< Titus 1 >

1 Paulus, dienaar van God en apostel van Jesus Christus, -terwille van het geloof van Gods uitverkorenen en de kennis der waarheid, die in vroomheid wortelt,
Павел, раб Божий, Апостол же Иисуса Христа, по вере избранных Божиих и познанию истины, относящейся к благочестию,
2 terwille ook van de hoop op het eeuwige leven, dat de waarachtige God vóór eeuwige tijden heeft beloofd, (aiōnios g166)
в надежде вечной жизни, которую обещал неизменный в слове Бог прежде вековых времен, (aiōnios g166)
3 en te zijner tijd als zijn woord heeft geopenbaard door de prediking, die mij is toevertrouwd door beschikking van God onzen Zaligmaker:
а в свое время явил Свое слово в проповеди, вверенной мне по повелению Спасителя нашего, Бога, -
4 aan Titus, zijn rechtgeaard kind in gemeenschappelijk geloof: Genade en vrede van God den Vader, en van Christus Jesus onzen Verlosser.
Титу, истинному сыну по общей вере: благодать, милость и мир от Бога Отца и Господа Иисуса Христа, Спасителя нашего.

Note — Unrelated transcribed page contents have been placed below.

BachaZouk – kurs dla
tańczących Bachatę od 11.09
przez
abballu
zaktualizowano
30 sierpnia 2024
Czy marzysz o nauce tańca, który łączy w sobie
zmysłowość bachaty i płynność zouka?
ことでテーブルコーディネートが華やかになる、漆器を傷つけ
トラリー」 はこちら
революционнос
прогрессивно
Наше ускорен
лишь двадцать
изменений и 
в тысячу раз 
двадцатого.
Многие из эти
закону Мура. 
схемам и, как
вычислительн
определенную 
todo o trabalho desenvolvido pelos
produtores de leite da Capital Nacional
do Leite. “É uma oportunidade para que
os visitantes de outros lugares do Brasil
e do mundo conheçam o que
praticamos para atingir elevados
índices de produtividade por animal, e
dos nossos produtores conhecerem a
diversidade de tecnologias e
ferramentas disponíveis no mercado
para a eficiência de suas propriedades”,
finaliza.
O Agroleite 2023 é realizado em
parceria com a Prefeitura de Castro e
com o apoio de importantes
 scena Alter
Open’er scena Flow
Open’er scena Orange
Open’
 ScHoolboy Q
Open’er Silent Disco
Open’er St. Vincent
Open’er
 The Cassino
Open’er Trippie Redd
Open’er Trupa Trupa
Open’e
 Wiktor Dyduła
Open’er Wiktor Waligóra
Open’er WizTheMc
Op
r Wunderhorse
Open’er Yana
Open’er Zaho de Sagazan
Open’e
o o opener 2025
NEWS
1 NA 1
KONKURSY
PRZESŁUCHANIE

5 Ik heb u op Kreta achtergelaten, opdat ge zoudt voltooien wat nog onafgedaan bleef, en in iedere stad priesters zoudt benoemen, naar de eisen welke ik u heb vastgesteld:
Для того я оставил тебя в Крите, чтобы ты довершил недоконченное и поставил по всем городам пресвитеров, как я тебе приказывал:
6 namelijk slechts iemand, die onberispelijk is, die slechts éénmaal is gehuwd en gelovige kinderen heeft, welke niet van losbandigheid en weerspannigheid worden beschuldigd.
если кто непорочен, муж одной жены, детей имеет верных, не укоряемых в распутстве или непокорности.
7 Want een bisschop moet onberispelijk zijn als huishouder Gods; niet verwaand, niet driftig, geen drinker, geen vechter, niet uit op winstbejag;
Ибо епископ должен быть непорочен, как Божий домостроитель, не дерзок, не гневлив, не пьяница, не бийца, не корыстолюбец,
8 maar gastvrij, deugdzaam, bezonnen, rechtvaardig, vroom en matig;
но страннолюбив, любящий добро, целомудрен, справедлив, благочестив, воздержан,
9 hij moet zich houden aan de prediking, die strookt met de ware leer, opdat hij met gezonde onderrichting vermanen kan en de tegensprekers weerleggen.
держащийся истинного слова, согласного с учением, чтобы он был силен и наставлять в здравом учении и противящихся обличать.
10 Want er zijn veel weerspannigen, holle praters en verleiders, heel in het bijzonder onder de besnedenen.
Ибо есть много и непокорных, пустословов и обманщиков, особенно из обрезанных,
11 Ge moet hun de mond stoppen; anders zetten ze ganse gezinnen overhoop, door onbehoorlijke dingen te leren uit winstbejag.
каковым должно заграждать уста: они развращают целые домы, уча, чему не должно, из постыдной корысти.
12 Een hunner, hun eigen profeet, zegt: "Kretenzen zijn altijd leugenaars, boos vee, vadsige buiken,"
Из них же самих один стихотворец сказал: “Критяне всегда лжецы, злые звери, утробы ленивые”.
13 en deze getuigenis is waar; daarom moet ge ze streng aanpakken, opdat ze gezond worden in het geloof,
Свидетельство это справедливо. По сей причине обличай их строго, дабы они были здравы в вере,
14 en zich niet afgeven met joodse fabels en inzettingen van mensen, die de waarheid de rug toekeren.
не внимая Иудейским басням и постановлениям людей, отвращающихся от истины.
15 Alles is rein voor de reinen; maar voor den onreine en ongelovige is niets rein, doch bij hem is bevlekt èn verstand èn geweten.
Для чистых все чисто; а для оскверненных и неверных нет ничего чистого, но осквернены и ум их и совесть.
16 Ze geven voor, God te kennen, maar ze verloochenen Hem door hun gedrag; want ze zijn verfoeilijk, weerspannig en voor geen enkel goed werk geschikt.
Они говорят, что знают Бога, а делами отрекаются, будучи гнусны и непокорны и не способны ни к какому доброму делу.